In het hart van ons Melkwegstelsel bevindt zich een superzwaar zwart gat dat vier miljoen keer zoveel massa heeft als onze zon. Er draait een groepje heldere sterren omheen, en daarnaast was de afgelopen jaren te zien hoe een mysterieuze stofrijke wolk, G2 genoemd, naar het zwarte gat toe viel. Voorspeld was dat die wolk in mei 2014 zijn kleinste afstand tot het zwarte gat zou bereiken.

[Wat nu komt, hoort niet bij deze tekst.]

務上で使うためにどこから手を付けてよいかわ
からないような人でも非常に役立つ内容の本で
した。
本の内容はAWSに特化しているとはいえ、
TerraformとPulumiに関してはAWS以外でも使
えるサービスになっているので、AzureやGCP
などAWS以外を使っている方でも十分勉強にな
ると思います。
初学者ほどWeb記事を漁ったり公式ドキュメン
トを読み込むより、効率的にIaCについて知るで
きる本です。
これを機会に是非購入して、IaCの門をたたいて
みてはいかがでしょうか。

Naar verwachting zou de wolk door de sterke getijdenkrachten in dit gebied uit elkaar worden getrokken. Een deel van de materie zou door het zwarte gat worden opgeslokt en een uitbarsting van straling veroorzaken. Om deze unieke gebeurtenis te onderzoeken, hielden tal van onderzoeksteams het galactisch centrum de afgelopen jaren nauwkeurig in de gaten met grote telescopen.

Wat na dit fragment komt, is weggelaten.